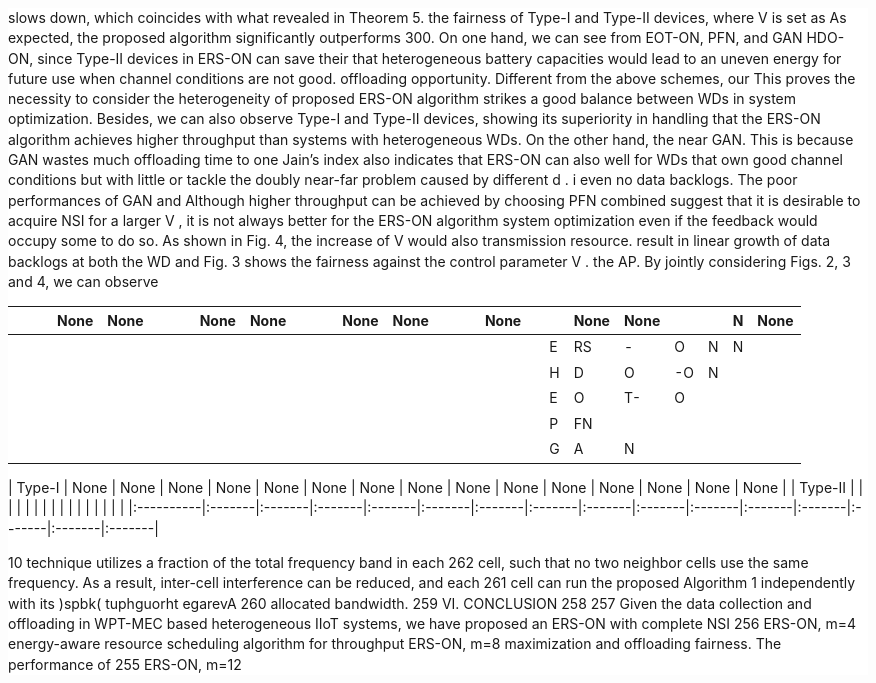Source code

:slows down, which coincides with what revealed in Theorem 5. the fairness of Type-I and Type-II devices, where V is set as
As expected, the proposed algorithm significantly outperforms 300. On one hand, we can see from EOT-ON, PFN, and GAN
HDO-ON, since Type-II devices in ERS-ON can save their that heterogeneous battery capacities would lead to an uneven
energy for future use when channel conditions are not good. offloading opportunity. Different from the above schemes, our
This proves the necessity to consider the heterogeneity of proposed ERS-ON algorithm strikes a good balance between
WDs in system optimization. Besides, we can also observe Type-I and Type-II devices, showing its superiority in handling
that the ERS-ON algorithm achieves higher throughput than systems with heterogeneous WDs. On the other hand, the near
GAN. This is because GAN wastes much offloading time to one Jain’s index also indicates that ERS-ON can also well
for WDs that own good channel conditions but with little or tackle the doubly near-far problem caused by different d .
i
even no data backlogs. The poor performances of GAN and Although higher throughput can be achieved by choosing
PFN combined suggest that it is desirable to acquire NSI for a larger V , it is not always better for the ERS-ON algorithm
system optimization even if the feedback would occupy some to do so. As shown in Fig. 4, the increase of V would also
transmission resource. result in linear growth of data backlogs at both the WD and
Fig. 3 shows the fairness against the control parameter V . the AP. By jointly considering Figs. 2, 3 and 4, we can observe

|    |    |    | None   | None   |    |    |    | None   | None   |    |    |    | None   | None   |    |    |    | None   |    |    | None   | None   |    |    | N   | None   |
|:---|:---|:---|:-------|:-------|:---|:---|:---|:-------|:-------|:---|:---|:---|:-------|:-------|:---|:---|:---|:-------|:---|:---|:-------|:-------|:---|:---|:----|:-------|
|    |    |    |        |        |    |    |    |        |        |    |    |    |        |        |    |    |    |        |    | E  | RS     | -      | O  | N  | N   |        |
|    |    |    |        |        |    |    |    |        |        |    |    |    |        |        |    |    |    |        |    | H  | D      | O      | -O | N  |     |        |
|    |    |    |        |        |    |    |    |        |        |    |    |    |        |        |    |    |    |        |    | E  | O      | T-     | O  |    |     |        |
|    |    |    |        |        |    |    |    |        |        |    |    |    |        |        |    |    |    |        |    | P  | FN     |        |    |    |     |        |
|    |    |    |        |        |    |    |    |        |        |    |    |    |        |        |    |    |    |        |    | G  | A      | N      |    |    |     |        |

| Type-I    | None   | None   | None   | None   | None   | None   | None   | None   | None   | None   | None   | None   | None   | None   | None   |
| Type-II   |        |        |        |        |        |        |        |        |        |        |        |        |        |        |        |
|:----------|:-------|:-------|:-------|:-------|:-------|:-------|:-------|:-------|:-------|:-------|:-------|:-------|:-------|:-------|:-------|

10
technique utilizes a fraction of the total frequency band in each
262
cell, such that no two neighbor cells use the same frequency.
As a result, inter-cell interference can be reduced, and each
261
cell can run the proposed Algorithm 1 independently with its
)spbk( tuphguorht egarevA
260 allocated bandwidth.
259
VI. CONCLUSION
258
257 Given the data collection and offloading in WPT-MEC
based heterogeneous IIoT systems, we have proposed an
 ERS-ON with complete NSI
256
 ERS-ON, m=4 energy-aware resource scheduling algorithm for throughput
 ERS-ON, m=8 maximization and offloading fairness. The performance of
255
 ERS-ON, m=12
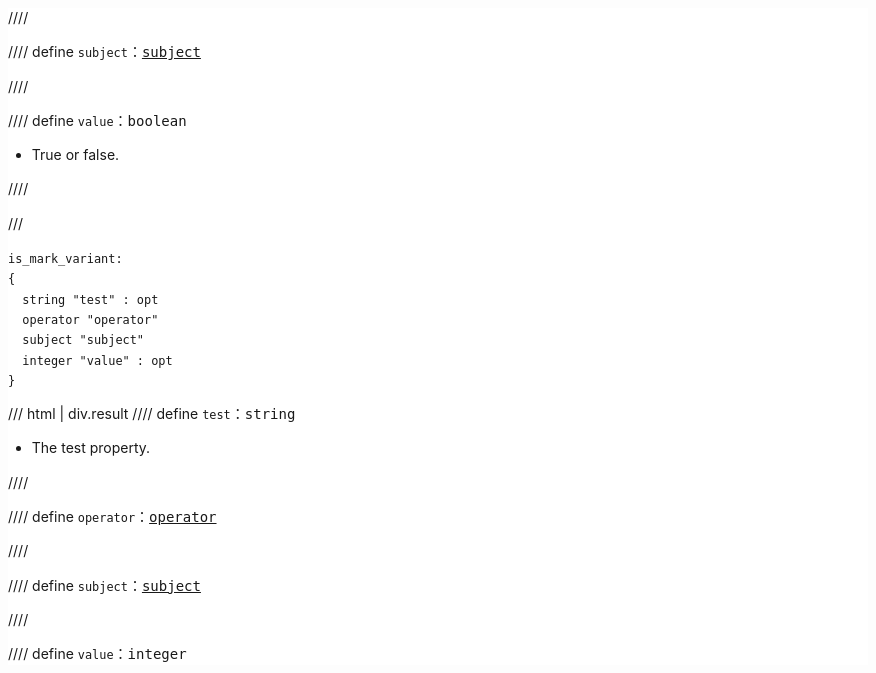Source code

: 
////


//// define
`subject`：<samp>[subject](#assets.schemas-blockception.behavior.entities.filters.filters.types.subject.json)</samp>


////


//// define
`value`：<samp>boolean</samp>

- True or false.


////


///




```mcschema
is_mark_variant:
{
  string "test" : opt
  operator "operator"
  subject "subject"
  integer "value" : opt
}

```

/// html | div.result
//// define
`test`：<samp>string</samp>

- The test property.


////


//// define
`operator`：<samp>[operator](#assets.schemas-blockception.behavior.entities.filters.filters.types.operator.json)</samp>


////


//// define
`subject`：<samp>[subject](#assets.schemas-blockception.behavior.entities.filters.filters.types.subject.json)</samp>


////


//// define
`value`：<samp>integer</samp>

------------------------------------------------------------------------

> _Exercise aim_: Starting with the first line of the material above and ending with the line that holds "As expected, the", write out those lines exactly, without pictures.

> _Result for this exercise_:
Source code

:slows down, which coincides with what revealed in Theorem 5. the fairness of Type-I and Type-II devices, where V is set as
As expected, the proposed algorithm significantly outperforms 300. On one hand, we can see from EOT-ON, PFN, and GAN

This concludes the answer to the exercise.